When exploring a scalar field, for example, concentration of oil spill over Mexico Gulf, by a group of sensors, it is always a question that where to deploy them over the area of interest. In general, the deployment of the sensors satisfies our demand, such as covering the whole area of interest.

In our project, we need more sensors to cover the part where the amount of information over that part is higher than others. Thus, we need an index for every point over the area of interest to quantify information density. In our research, We found that curvature is a good choice to quantify the information density of the field. By definition, curvature of a surface describes the amount by which the surface deviates from being a flat plane. At a certain point, the higher the curvature is, the more sharply the surface bends. Accordingly, the higher information density that point has. Since curvature is a function of the field, i.e., it can not be read directly from the sensors, we estimate it from the splines which approximate the field. Moreover, all sensors are mobile ones. So, a step-by-step motion algorithm should be embedded to drive them to an optimal sensing configuration, which means within each sensor’s region of responsibility, the integral of the curvature, i.e., the amount of the information, should be the same.

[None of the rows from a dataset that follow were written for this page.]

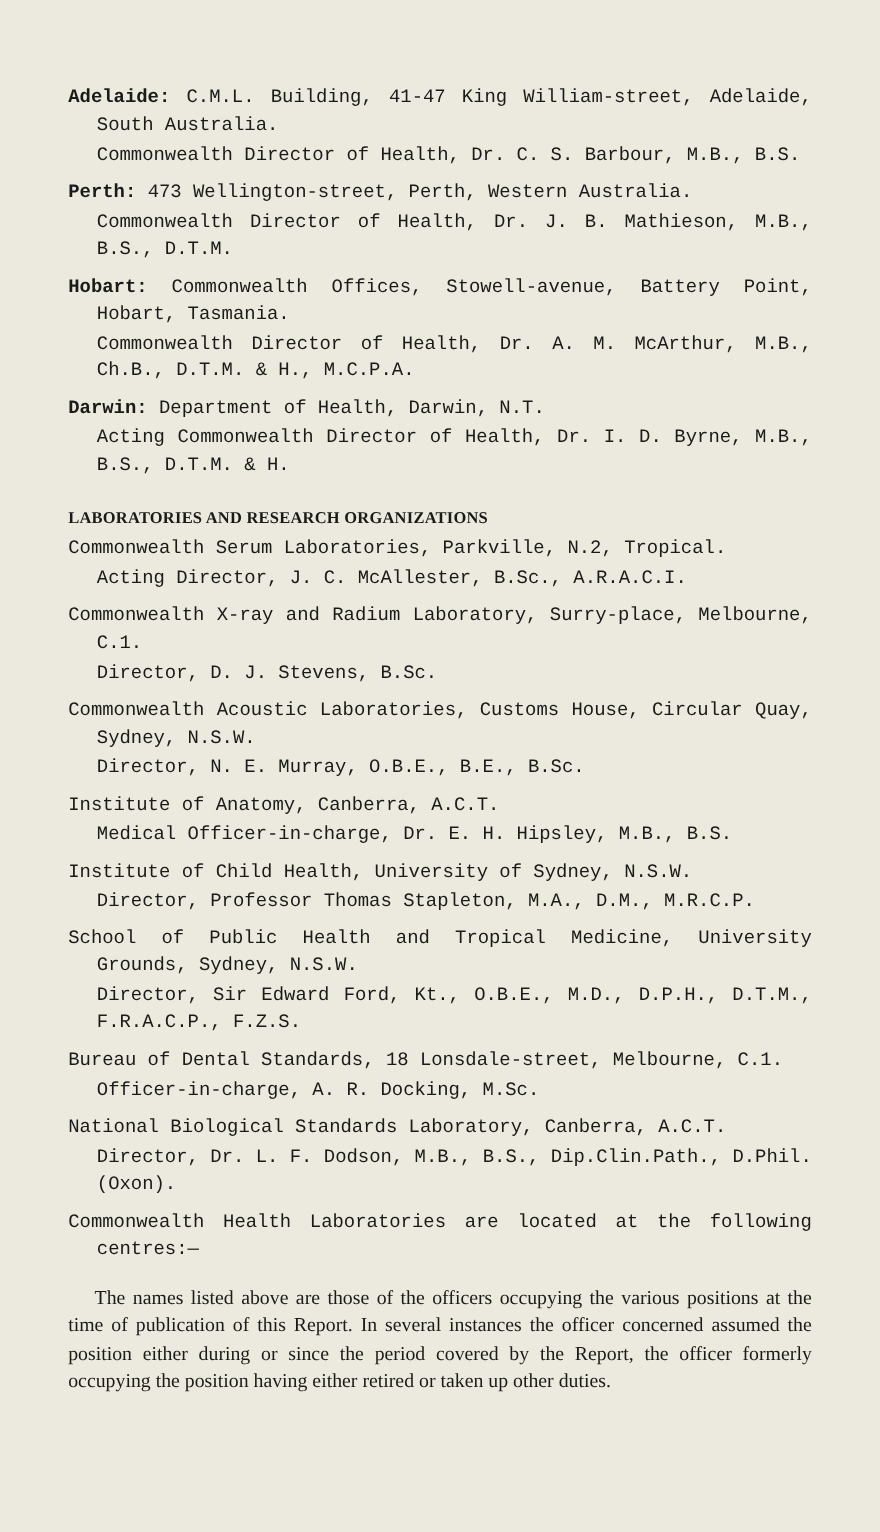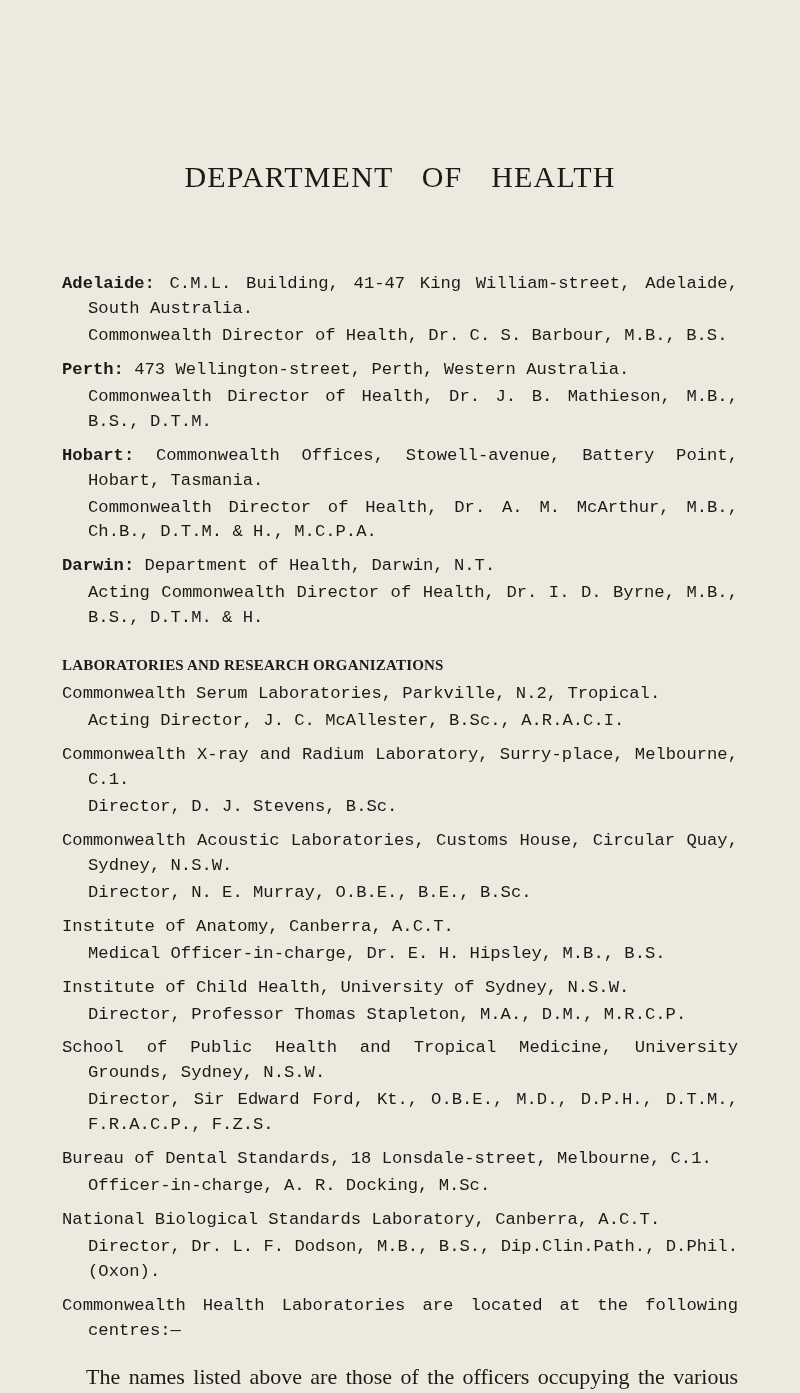--- a/index.html
+++ b/index.html
@@ -67,35 +67,34 @@
     margin-top: 0;
   }
   .group p.entry.sub {
     margin-top: 2px;
   }
   .spaced {
     margin-top: 12px;
   }
   .final-note {
     margin-top: 17px;
-    font-size: 22px;
+    font-size: 18px;
     line-height: 1.42;
     text-align: justify;
   }
   .final-note p {
     margin: 0;
     text-indent: 24px;
   }
 </style>
 </head>
 <body>
 
 <div class="page">
 
-  <h1 class="page-title">DEPARTMENT OF HEALTH</h1>
 
   <div class="body-block">
 
     <div class="group">
       <p class="entry hang"><span class="lead">Adelaide:</span> <span>C.M.L. Building, 41-47 King William-street, Adelaide, South Australia.</span></p>
       <p class="entry sub indent1">Commonwealth Director of Health, Dr. C. S. Barbour, M.B., B.S.</p>
     </div>
 
     <div class="group">
       <p class="entry hang"><span class="lead">Perth:</span> <span>473 Wellington-street, Perth, Western Australia.</span></p>

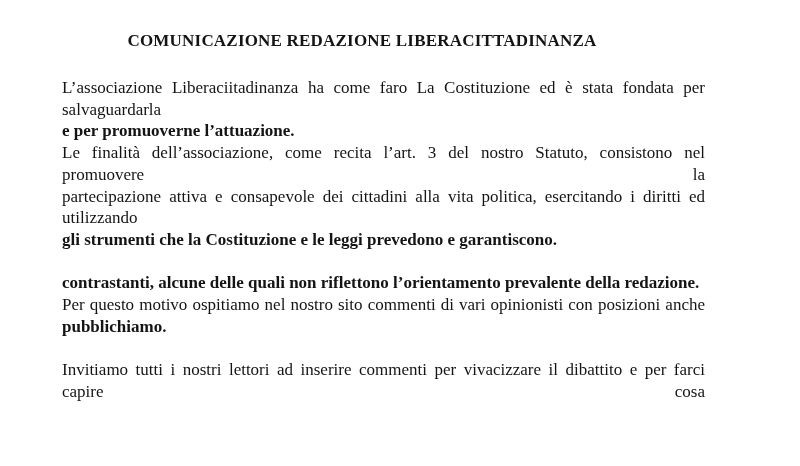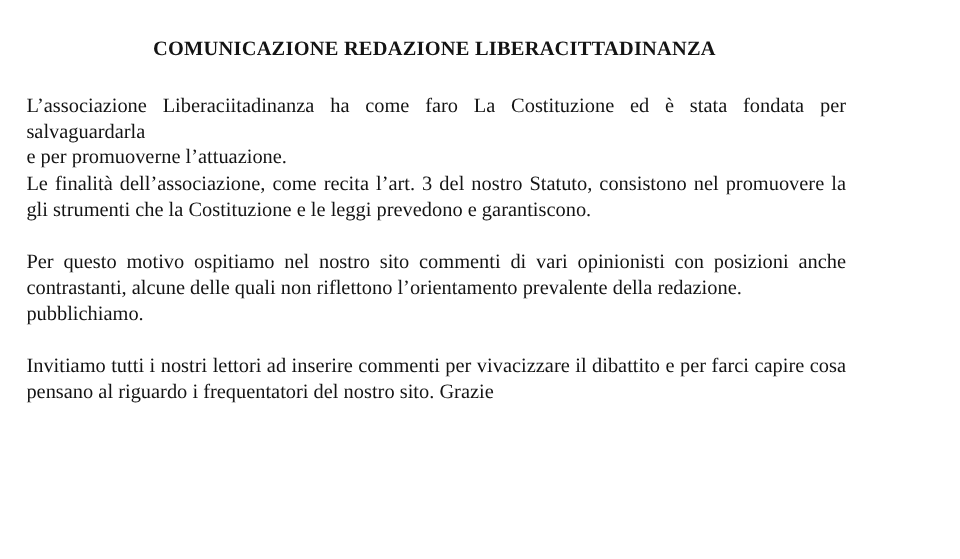--- a/index.html
+++ b/index.html
@@ -30,57 +30,59 @@
     font-size: 17px;
   }
   .section + .section {
     margin-top: 21.7px; 
   }
   .line {
     line-height: 21.7px;
     text-align: justify;
     text-align-last: justify;
     white-space: normal;
+    margin-left: 40px;
   }
   .line.last {
     text-align: left;
     text-align-last: left;
+    font-weight: bold;
   }
 </style>
 </head>
 <body>
 
 <div class="page">
 
   <div class="doc-title">COMUNICAZIONE REDAZIONE LIBERACITTADINANZA</div>
 
   <div class="content">
 
     <div class="section">
       <div class="paragraph">
         <div class="line">L’associazione Liberaciitadinanza ha come faro La Costituzione ed è stata fondata per salvaguardarla</div>
         <div class="line last">e per promuoverne l’attuazione.</div>
       </div>
       <div class="paragraph">
         <div class="line">Le finalità dell’associazione, come recita l’art. 3 del nostro Statuto, consistono nel promuovere la</div>
+        <div class="line">partecipazione attiva e consapevole dei cittadini alla vita politica, esercitando i diritti ed utilizzando</div>
         <div class="line last">gli strumenti che la Costituzione e le leggi prevedono e garantiscono.</div>
       </div>
     </div>
 
     <div class="section">
       <div class="paragraph">
+        <div class="line last">contrastanti, alcune delle quali  non riflettono l’orientamento prevalente della redazione.</div>
         <div class="line">Per questo motivo ospitiamo nel nostro sito commenti di vari opinionisti con posizioni anche</div>
-        <div class="line last">contrastanti, alcune delle quali  non riflettono l’orientamento prevalente della redazione.</div>
       </div>
       <div class="paragraph">
         <div class="line last">pubblichiamo.</div>
       </div>
     </div>
 
     <div class="section">
       <div class="paragraph">
         <div class="line">Invitiamo tutti i nostri lettori ad inserire commenti per vivacizzare il dibattito e per farci capire cosa</div>
-        <div class="line last">pensano al riguardo i frequentatori del nostro sito. Grazie</div>
       </div>
     </div>
 
   </div>
 </div>
 
 </body></html>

It’s easy to reach optimal deployment given there is a central server that collects sensor readings and positions of all sensor nodes. Nevertheless, We want to make our task a distributed one which is more challenging. In our problem settings, we assume that there is no central server, each sensor node decides where to move based on the information only provided by its instant neighbors.

So, there are two key problems for us. The first one is how to approximate the field by splines. Once we know the field, we may compute the curvature via the field. The second one is based on local information, where each sensor should move to achieve the global optimization deployment.